— PROMPT —
Print each entry precisely; exclude the pictures.

Change detection outputs
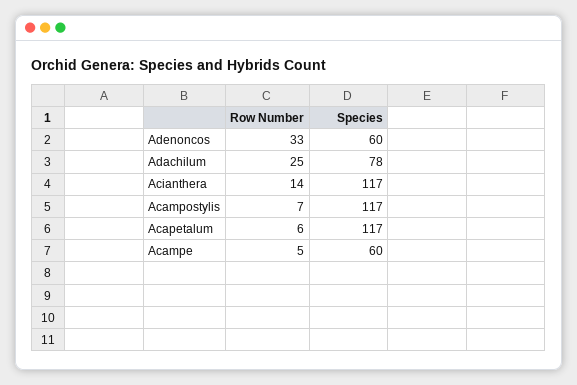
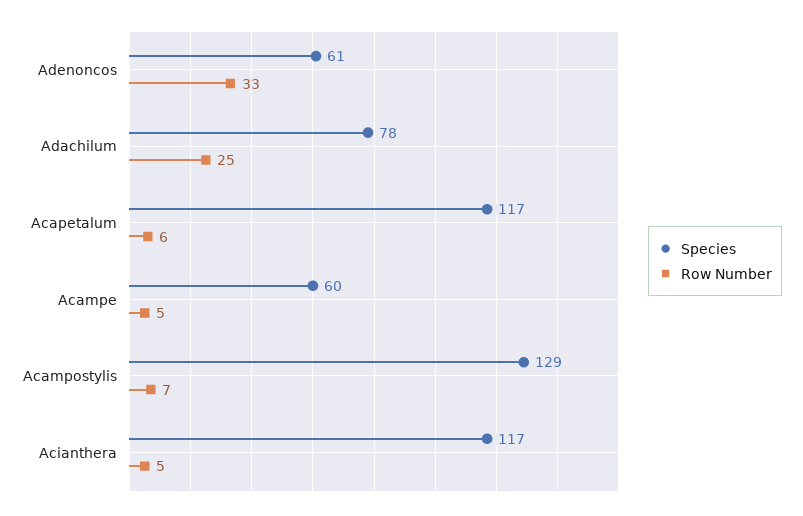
  {
    "Row Number": {
      "Adenoncos": 33,
      "Adachilum": 25,
-     "Acianthera": 14,
+     "Acianthera": 5,
      "Acampostylis": 7,
      "Acapetalum": 6,
      "Acampe": 5
    },
    "Species": {
-     "Adenoncos": 60,
+     "Adenoncos": 61,
      "Adachilum": 78,
      "Acianthera": 117,
-     "Acampostylis": 117,
+     "Acampostylis": 129,
      "Acapetalum": 117,
      "Acampe": 60
    }
  }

— YOUR RESPONSE —
  {
    "Row Number": {
      "Adenoncos": 33,
      "Adachilum": 25,
-     "Acianthera": 14,
+     "Acianthera": 5,
      "Acampostylis": 7,
      "Acapetalum": 6,
      "Acampe": 5
    },
    "Species": {
-     "Adenoncos": 60,
+     "Adenoncos": 61,
      "Adachilum": 78,
      "Acianthera": 117,
-     "Acampostylis": 117,
+     "Acampostylis": 129,
      "Acapetalum": 117,
      "Acampe": 60
    }
  }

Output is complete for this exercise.